**** Information provided ****

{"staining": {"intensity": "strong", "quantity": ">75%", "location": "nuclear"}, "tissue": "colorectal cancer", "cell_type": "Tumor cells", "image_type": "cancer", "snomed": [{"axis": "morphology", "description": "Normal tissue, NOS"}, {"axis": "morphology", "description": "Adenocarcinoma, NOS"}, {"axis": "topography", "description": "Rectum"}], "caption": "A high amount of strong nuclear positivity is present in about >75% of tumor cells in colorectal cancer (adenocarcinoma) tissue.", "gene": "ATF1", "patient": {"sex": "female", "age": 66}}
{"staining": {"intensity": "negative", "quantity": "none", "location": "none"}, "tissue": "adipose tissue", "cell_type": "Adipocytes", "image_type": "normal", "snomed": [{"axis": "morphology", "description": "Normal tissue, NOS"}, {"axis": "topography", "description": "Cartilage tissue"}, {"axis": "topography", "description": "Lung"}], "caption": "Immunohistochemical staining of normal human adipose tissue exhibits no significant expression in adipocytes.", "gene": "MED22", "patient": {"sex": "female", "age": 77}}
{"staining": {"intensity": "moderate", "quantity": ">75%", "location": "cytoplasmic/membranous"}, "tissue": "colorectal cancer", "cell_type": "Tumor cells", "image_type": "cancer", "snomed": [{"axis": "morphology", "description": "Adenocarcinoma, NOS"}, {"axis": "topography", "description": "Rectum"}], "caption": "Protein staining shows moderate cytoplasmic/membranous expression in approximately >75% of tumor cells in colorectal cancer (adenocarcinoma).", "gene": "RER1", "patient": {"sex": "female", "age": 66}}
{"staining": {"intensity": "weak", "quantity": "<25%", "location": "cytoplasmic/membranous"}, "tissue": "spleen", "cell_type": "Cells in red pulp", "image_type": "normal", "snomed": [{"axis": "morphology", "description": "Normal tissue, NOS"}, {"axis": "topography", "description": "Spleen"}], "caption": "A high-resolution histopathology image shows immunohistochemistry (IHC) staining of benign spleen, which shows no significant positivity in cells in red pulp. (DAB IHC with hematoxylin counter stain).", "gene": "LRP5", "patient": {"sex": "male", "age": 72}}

****

## What you should do
Could the entire listing be reproduced without any alteration?

## Response below
{"staining": {"intensity": "strong", "quantity": ">75%", "location": "nuclear"}, "tissue": "colorectal cancer", "cell_type": "Tumor cells", "image_type": "cancer", "snomed": [{"axis": "morphology", "description": "Normal tissue, NOS"}, {"axis": "morphology", "description": "Adenocarcinoma, NOS"}, {"axis": "topography", "description": "Rectum"}], "caption": "A high amount of strong nuclear positivity is present in about >75% of tumor cells in colorectal cancer (adenocarcinoma) tissue.", "gene": "ATF1", "patient": {"sex": "female", "age": 66}}
{"staining": {"intensity": "negative", "quantity": "none", "location": "none"}, "tissue": "adipose tissue", "cell_type": "Adipocytes", "image_type": "normal", "snomed": [{"axis": "morphology", "description": "Normal tissue, NOS"}, {"axis": "topography", "description": "Cartilage tissue"}, {"axis": "topography", "description": "Lung"}], "caption": "Immunohistochemical staining of normal human adipose tissue exhibits no significant expression in adipocytes.", "gene": "MED22", "patient": {"sex": "female", "age": 77}}
{"staining": {"intensity": "moderate", "quantity": ">75%", "location": "cytoplasmic/membranous"}, "tissue": "colorectal cancer", "cell_type": "Tumor cells", "image_type": "cancer", "snomed": [{"axis": "morphology", "description": "Adenocarcinoma, NOS"}, {"axis": "topography", "description": "Rectum"}], "caption": "Protein staining shows moderate cytoplasmic/membranous expression in approximately >75% of tumor cells in colorectal cancer (adenocarcinoma).", "gene": "RER1", "patient": {"sex": "female", "age": 66}}
{"staining": {"intensity": "weak", "quantity": "<25%", "location": "cytoplasmic/membranous"}, "tissue": "spleen", "cell_type": "Cells in red pulp", "image_type": "normal", "snomed": [{"axis": "morphology", "description": "Normal tissue, NOS"}, {"axis": "topography", "description": "Spleen"}], "caption": "A high-resolution histopathology image shows immunohistochemistry (IHC) staining of benign spleen, which shows no significant positivity in cells in red pulp. (DAB IHC with hematoxylin counter stain).", "gene": "LRP5", "patient": {"sex": "male", "age": 72}}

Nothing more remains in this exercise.